LOL! U could say that. It wasnt worth the 100 minute drive for me. I thought it would be cool to catch a FO bluegill, but I mainly went for the "incredible numbers of largemouth bass" that i read about...turns out not so much


----------



## LatinoHeat (Sep 2, 2010)

not to mention we were only using a 10' flat bottom aluminum row boat...no outboard, no trolling motor. That may have been the main reason. Not easy to cover alot of water


----------



## fisherboy (Sep 17, 2012)

LatinoHeat said:


> not to mention we were only using a 10' flat bottom aluminum row boat...no outboard, no trolling motor. That may have been the main reason.
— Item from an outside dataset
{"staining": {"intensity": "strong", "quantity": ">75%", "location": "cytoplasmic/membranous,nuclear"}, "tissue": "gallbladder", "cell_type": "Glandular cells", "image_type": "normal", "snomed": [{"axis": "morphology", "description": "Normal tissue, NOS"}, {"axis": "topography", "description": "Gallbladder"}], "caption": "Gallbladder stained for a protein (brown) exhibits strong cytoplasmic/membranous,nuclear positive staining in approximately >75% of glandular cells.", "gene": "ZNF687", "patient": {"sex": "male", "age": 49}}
Not easy to cover alot of water


At least you had a boat.


----------



## HatersGonnaHate (Jun 4, 2013)

there are a ton of bass in there but yeah it would be tough not having a trolling motor. In the summer i normally either throw a weightless worm working the breaks of a crankbait in about 8-10 feet of water


----------



## LatinoHeat (Sep 2, 2010)

HatersGonnaHate said:


> there are a ton of bass in there but yeah it would be tough not having a trolling motor. In the summer i normally either throw a weightless worm working the breaks of a crankbait in about 8-10 feet of water


I was getting tons of action on my hollow body frog after we came back in, while fishing off the dock to the left. Only problem was I couldn't get any hook sets. Bass were jumping at dragon flies like crazy. If I went a month earlier when the weeds aren't so high I'm sure I could have produced numbers. 
Also, I am clueless as to the breaks and drop offs since I didn't have a fish finder also


----------



## HatersGonnaHate (Jun 4, 2013)

i have never tried topwater bait there before. I am sure they would work but never really used them there. Yeah it was weedy early this year and a lot worse than years past.


----------



## Flathead76 (May 2, 2010)

Fished la su an on saturday. I will say that this lake has got worked this year! Areas that have always produced this time of year were a total wasteland. The state needs to lower the limits next year if they want this fishery to be any good in the future. Seamed like every time out there this year you would run into boats coming off bragging obout taking 45-60 fish. Think about it if there are just two boats per day doing this it would equal the amount of fish taken in the reservation days. There are many more boats doing this as well. I would find it interesting to know what the total fish per year taken when it was reservation only. I would bet this year that number would be 2-3 times that number.


----------



## Sumsickfisher (Jul 28, 2013)

I went Saturday and only caught six bass. Largest was 1 3/4 pound. Waste of an hour and a half drive. All were caught on KVD crank bait


----------



## beach5 (May 27, 2008)

_Seamed like every time out there this year you would run into boats coming off bragging obout taking 45-60 fish._

Only a five gill limit. Were they poachers or were there 9-12 people on these boats ?


----------



## Flathead76 (May 2, 2010)

beach5 said:


> _Seamed like every time out there this year you would run into boats coming off bragging obout taking 45-60 fish._
> 
> Only a five gill limit. Were they poachers or were there 9-12 people on these boats ?


You are allowed 5 gills over 8" and 10 gills under 8" for a total of 15 fish per person per day.


----------



## Blackcat 86 (Feb 11, 2011)

I fly-fished Friday evening and this morning. Friday I worked the W bank and picked up a few 'gills and small bass. Then I went to the N and NE side of the bend and found several keeper 'gills still on their beds! I brought home 5/5 'gills for a fresh 'gill fry. Today it was still windy. I only took 1 'gill and caught a small bass with the fly rod, so I switched to crappie nibbles 15' below a slip bobber and now need to clean 5/5 out in the shop yet tonight.


----------